◆ **Task details**:
From the entries below, pull out each line where "Width" appears.

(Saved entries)
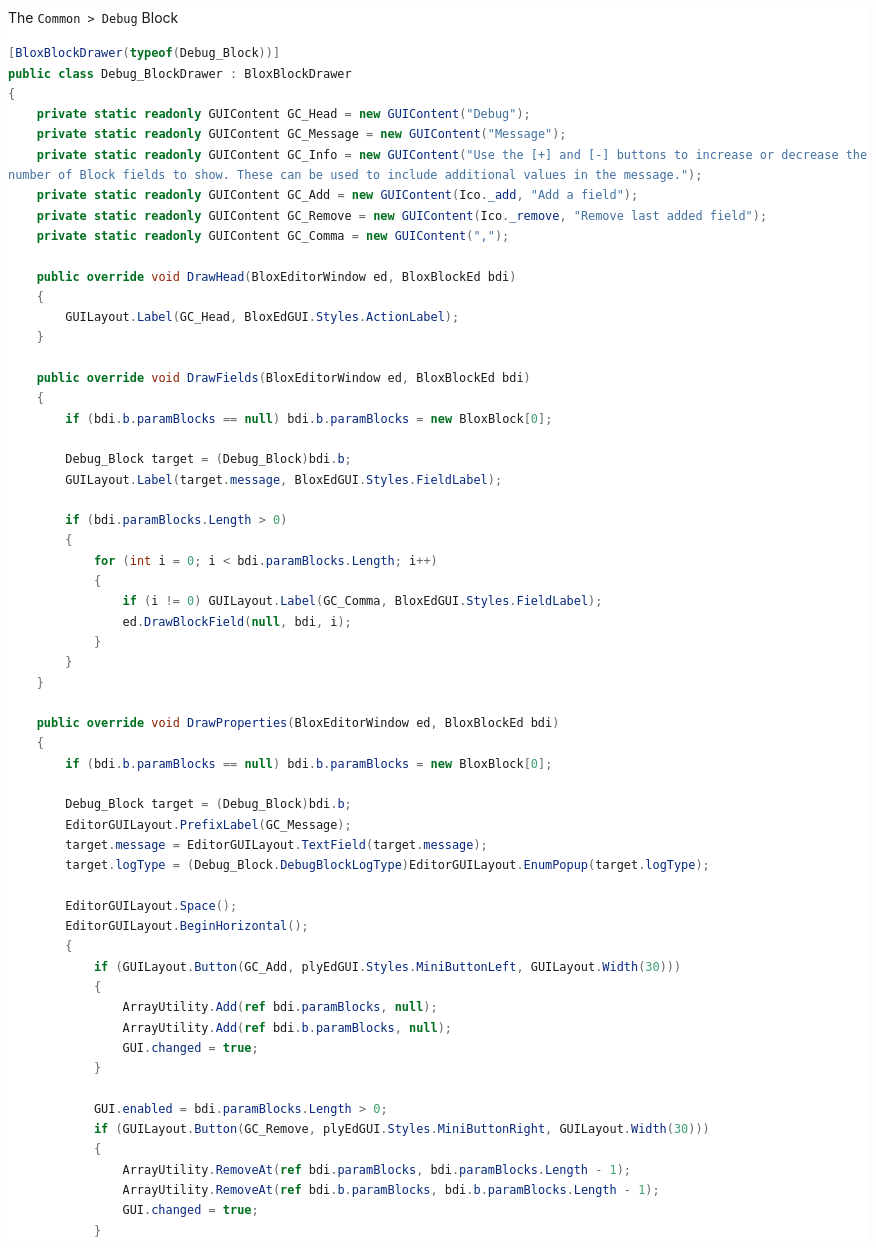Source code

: The `Common > Debug` Block

```csharp
[BloxBlockDrawer(typeof(Debug_Block))]
public class Debug_BlockDrawer : BloxBlockDrawer
{
    private static readonly GUIContent GC_Head = new GUIContent("Debug");
    private static readonly GUIContent GC_Message = new GUIContent("Message");
    private static readonly GUIContent GC_Info = new GUIContent("Use the [+] and [-] buttons to increase or decrease the number of Block fields to show. These can be used to include additional values in the message.");
    private static readonly GUIContent GC_Add = new GUIContent(Ico._add, "Add a field");
    private static readonly GUIContent GC_Remove = new GUIContent(Ico._remove, "Remove last added field");
    private static readonly GUIContent GC_Comma = new GUIContent(",");

    public override void DrawHead(BloxEditorWindow ed, BloxBlockEd bdi)
    {
        GUILayout.Label(GC_Head, BloxEdGUI.Styles.ActionLabel);
    }

    public override void DrawFields(BloxEditorWindow ed, BloxBlockEd bdi)
    {
        if (bdi.b.paramBlocks == null) bdi.b.paramBlocks = new BloxBlock[0];

        Debug_Block target = (Debug_Block)bdi.b;
        GUILayout.Label(target.message, BloxEdGUI.Styles.FieldLabel);

        if (bdi.paramBlocks.Length > 0)
        {
            for (int i = 0; i < bdi.paramBlocks.Length; i++)
            {
                if (i != 0) GUILayout.Label(GC_Comma, BloxEdGUI.Styles.FieldLabel);
                ed.DrawBlockField(null, bdi, i);
            }
        }
    }

    public override void DrawProperties(BloxEditorWindow ed, BloxBlockEd bdi)
    {
        if (bdi.b.paramBlocks == null) bdi.b.paramBlocks = new BloxBlock[0];

        Debug_Block target = (Debug_Block)bdi.b;
        EditorGUILayout.PrefixLabel(GC_Message);
        target.message = EditorGUILayout.TextField(target.message);
        target.logType = (Debug_Block.DebugBlockLogType)EditorGUILayout.EnumPopup(target.logType);

        EditorGUILayout.Space();
        EditorGUILayout.BeginHorizontal();
        {
            if (GUILayout.Button(GC_Add, plyEdGUI.Styles.MiniButtonLeft, GUILayout.Width(30)))
            {
                ArrayUtility.Add(ref bdi.paramBlocks, null);
                ArrayUtility.Add(ref bdi.b.paramBlocks, null);
                GUI.changed = true;
            }

            GUI.enabled = bdi.paramBlocks.Length > 0;
            if (GUILayout.Button(GC_Remove, plyEdGUI.Styles.MiniButtonRight, GUILayout.Width(30)))
            {
                ArrayUtility.RemoveAt(ref bdi.paramBlocks, bdi.paramBlocks.Length - 1);
                ArrayUtility.RemoveAt(ref bdi.b.paramBlocks, bdi.b.paramBlocks.Length - 1);
                GUI.changed = true;
            }
```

◆ **Written reply**:
            if (GUILayout.Button(GC_Add, plyEdGUI.Styles.MiniButtonLeft, GUILayout.Width(30)))
            if (GUILayout.Button(GC_Remove, plyEdGUI.Styles.MiniButtonRight, GUILayout.Width(30)))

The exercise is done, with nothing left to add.